Study text
..............................

Of course simplifying becomes easy if you give up on these properties. If you don't care about algorithms, just choose a representative for each equivalence class arbitrarily and declare it simplified. If you don't care whether equivalent expressions simplify to the same result, then just declare everything is already simplified.

This argument rules out only a very general notion of simplification. It still makes sense in many important special cases, and as Joel David Hamkins observes in the comments, one could still define a notion of simplicity even if there is no full simplification method.

Added in response to comments: Let's state things more precisely. Let the class $E$ of closed-form expressions contain $\log 2$, $\pi$, $e^x$, $\sin x$, and $|x|$ and be closed under addition, subtraction, multiplication, and composition of functions. These expressions all define continuous functions that are numerically computable (in the sense that one can algorithmically compute arbitrarily close approximations to their values at any given points). Call expressions $e_1$ and $e_2$ equivalent if they define the same function.

..............................

How to complete this task
Repeat word for word everything in the passage on simplifying expressions from "This argument rules" down to "the same function.".

..............................

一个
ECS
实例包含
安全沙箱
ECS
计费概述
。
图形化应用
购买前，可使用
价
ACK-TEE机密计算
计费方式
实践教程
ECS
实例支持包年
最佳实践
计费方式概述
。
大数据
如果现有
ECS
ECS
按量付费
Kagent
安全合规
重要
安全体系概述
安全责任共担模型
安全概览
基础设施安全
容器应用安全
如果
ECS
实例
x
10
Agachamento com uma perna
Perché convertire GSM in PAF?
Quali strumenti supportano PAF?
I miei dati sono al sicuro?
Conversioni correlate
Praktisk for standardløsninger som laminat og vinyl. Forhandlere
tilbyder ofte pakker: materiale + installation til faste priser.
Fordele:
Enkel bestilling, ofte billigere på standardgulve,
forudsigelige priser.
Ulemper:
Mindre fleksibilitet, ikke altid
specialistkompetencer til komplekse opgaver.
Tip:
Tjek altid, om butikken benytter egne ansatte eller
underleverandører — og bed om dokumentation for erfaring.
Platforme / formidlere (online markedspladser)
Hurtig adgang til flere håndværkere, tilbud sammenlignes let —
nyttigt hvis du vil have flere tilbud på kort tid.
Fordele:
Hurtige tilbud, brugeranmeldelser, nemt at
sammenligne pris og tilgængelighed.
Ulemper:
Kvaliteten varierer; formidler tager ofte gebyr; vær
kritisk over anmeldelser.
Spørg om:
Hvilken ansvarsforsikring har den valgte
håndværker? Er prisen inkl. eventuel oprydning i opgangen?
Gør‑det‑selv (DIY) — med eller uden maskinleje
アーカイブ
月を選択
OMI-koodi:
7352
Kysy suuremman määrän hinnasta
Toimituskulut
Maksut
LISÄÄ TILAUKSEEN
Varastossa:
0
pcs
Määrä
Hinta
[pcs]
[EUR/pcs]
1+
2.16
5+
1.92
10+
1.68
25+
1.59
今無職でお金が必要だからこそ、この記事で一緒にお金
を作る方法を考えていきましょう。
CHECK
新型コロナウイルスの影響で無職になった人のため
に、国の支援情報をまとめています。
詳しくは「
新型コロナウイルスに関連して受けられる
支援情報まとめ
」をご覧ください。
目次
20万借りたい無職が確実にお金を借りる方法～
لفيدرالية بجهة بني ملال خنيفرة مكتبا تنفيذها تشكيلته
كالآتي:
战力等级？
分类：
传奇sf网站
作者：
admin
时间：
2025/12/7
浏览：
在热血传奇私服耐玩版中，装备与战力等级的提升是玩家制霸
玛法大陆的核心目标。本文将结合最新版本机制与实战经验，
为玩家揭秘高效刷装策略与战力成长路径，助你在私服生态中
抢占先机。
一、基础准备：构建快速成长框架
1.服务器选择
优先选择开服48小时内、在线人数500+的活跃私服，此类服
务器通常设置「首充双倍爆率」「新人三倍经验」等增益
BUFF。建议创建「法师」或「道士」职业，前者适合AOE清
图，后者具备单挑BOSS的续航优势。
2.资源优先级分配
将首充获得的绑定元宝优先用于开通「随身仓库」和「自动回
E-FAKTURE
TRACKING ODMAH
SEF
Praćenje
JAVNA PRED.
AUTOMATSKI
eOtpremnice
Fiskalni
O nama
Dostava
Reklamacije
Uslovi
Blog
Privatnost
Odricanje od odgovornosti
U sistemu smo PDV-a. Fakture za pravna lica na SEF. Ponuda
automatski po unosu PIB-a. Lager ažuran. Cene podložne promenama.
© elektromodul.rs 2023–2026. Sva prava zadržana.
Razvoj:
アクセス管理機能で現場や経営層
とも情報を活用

..............................

Your response
This argument rules out only a very general notion of simplification. It still makes sense in many important special cases, and as Joel David Hamkins observes in the comments, one could still define a notion of simplicity even if there is no full simplification method.

Added in response to comments: Let's state things more precisely. Let the class $E$ of closed-form expressions contain $\log 2$, $\pi$, $e^x$, $\sin x$, and $|x|$ and be closed under addition, subtraction, multiplication, and composition of functions. These expressions all define continuous functions that are numerically computable (in the sense that one can algorithmically compute arbitrarily close approximations to their values at any given points). Call expressions $e_1$ and $e_2$ equivalent if they define the same function.